Najgorsze jednak było to, że Golas Niemiecki ni nie chciał się ubrać, coby można było obok niego przejść jakoś tak bezdotykowo onym pomościkiem, nic ino jakby wiecie, się suszył oparty o barierkę i świecący dwoma księżycami swych pośladków. No nie… zdjęcia zdjęciami, ale żaden golas nie wpasowywał się w unikatową wizję artystyczną tej wiedźmy. ŻADEN!!! A pogoda zaczęła wskazywać na nadchodzący deszcz i wkurwa u wiedźmy, więc… gdy ten osobnik w końcu naciągnął gacie, niczym tuman kurzu i wkurności przemknęła obok niego i rzuciła się w fale…
I w deszcz…”
(„Sklepik z Niepotrzebnymi” Chepcher Jones)
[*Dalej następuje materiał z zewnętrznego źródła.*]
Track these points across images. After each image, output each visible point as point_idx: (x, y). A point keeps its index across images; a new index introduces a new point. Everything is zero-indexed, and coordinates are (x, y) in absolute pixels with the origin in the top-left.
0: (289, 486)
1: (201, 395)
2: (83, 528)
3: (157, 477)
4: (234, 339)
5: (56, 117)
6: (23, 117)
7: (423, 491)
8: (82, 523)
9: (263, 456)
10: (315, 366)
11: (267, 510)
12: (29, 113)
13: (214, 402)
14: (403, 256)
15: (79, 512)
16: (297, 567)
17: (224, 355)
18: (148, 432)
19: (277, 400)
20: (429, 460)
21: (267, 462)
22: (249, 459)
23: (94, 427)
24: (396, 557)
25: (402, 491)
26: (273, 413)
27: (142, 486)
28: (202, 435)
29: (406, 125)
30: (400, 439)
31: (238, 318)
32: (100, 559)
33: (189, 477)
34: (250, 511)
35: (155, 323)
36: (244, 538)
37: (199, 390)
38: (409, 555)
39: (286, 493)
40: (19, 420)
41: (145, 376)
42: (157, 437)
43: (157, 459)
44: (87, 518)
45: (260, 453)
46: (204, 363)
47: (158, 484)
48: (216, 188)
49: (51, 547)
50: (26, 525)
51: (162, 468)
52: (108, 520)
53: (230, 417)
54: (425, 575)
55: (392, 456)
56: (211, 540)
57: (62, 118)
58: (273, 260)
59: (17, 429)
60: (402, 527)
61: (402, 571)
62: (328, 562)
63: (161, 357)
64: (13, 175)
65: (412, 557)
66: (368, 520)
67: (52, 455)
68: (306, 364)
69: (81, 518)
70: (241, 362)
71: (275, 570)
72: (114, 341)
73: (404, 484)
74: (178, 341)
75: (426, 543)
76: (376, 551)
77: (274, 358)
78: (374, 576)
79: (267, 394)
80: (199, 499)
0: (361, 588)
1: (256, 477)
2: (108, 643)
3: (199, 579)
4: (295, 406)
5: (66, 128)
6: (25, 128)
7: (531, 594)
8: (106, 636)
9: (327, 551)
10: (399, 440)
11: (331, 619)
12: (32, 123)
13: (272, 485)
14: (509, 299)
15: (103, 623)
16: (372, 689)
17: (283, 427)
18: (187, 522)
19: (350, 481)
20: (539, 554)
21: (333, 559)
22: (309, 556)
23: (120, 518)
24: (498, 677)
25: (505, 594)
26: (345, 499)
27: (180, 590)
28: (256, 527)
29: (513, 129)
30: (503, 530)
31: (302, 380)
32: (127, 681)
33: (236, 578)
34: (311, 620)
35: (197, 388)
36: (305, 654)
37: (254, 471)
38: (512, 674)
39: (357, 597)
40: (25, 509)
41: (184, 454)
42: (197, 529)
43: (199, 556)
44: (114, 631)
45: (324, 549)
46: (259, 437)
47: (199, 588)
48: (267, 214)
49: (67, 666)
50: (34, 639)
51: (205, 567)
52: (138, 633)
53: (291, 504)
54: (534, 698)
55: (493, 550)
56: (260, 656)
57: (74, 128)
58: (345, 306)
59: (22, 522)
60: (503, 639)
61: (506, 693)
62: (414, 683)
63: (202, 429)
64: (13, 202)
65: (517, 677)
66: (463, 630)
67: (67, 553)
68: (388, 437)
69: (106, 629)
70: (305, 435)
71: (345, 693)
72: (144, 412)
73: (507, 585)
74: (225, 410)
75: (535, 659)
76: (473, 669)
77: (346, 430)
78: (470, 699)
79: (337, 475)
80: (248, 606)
Z cyklu przeczytane: „Martwe ciało Mavericka” – … nie. Nie kopia. Czy inspiracja, tak. Sens? Nie do końca, ale i tak dobrze się bawiłam.
Oto opowieść o miłości, mafii i zombie. Ale o zombie specyficznych, intrygująco inteligentnych i o przyjaźni oczywiście i o miłości niespełnionej. O ojcach robiących dla dzieci swych wszystko i trochę o Romciu i Julci. Wiecie których. I jeszcze… o świecie, który jest intrygujący. I o komizmie.
I o wpadkach…
Tak, autorka kocha Pratchetta i tak, jak najbardziej daje się to odczuć w jej dziele. Ale jej świat jest inny, jej postacie są dobrze stworzone, cudownie odmalowane, pełne i intrygujące. Książka wciąga i bawi, ale niestety nie do końca jej części pasują do siebie. Wojna gangów i miłość dwójki osobników okej, ale zombie do tego? I niby jak to ma się do siebie. Pewno, że nawrócenie się Mavericka jakoś dopełnia oną historię, ale to przecież on miał być tytułową postacią.
A może li tylko tytułem.
Wiecie co… autorka ma jeszcze kopę roboty przed sobą, ale pisać umie, tworzyć światy kapitalne, bogów i magię do tego dorzucać, musi się nauczyć, z czego zrezygnować. Bo Mistrz był jeden. I zawsze nim pozostanie. Inspiracja jest okej, kopiowanie pewnych schematów już nie. Autorko masz jajca! Zacznij więcej dawać z siebie, bo naprawdę chcę Ciebie czytać!!!
Dobra… znowu manewry.
Wieść gminna niesie, że one niemieckie, srebrzyste pierdoły w Gudjem to w celu odstraszenia Rosjan, którzy też się manewrują, ale widać chłopcy nie lubią się bawić razem ino mają jakieś kliki, czy coś. Jak Eton i nieEton? No wiecie, są lepsi i lepsiejsi? Poza tym wielkie jakieś zagrożenie nagle odkryto, że jak pukną Rosjanie ten północny morski szlak gazowy, to gaz musztardowy nas wybije. Po pierwsze, to trza mieć tupet żeby myśleć, iż odkryło się wielką tajemnicę. No serio… wszyscy wiedzą, że po II wojnie światowej wszyscy wszystko wypierdolili do Bałtyku, Przecież po pierwsze ślady trza było zatrzeć, a po drugie no ziemia miała rodzić. Jak zwykle wszyscy znowu zapomnieli, że ziemia to kulka i działa na kształt rąbanego węża połykającego swój ogon… ale niech wam będzie. Odkryliście Amerykę!!! W dziwnym miejscu.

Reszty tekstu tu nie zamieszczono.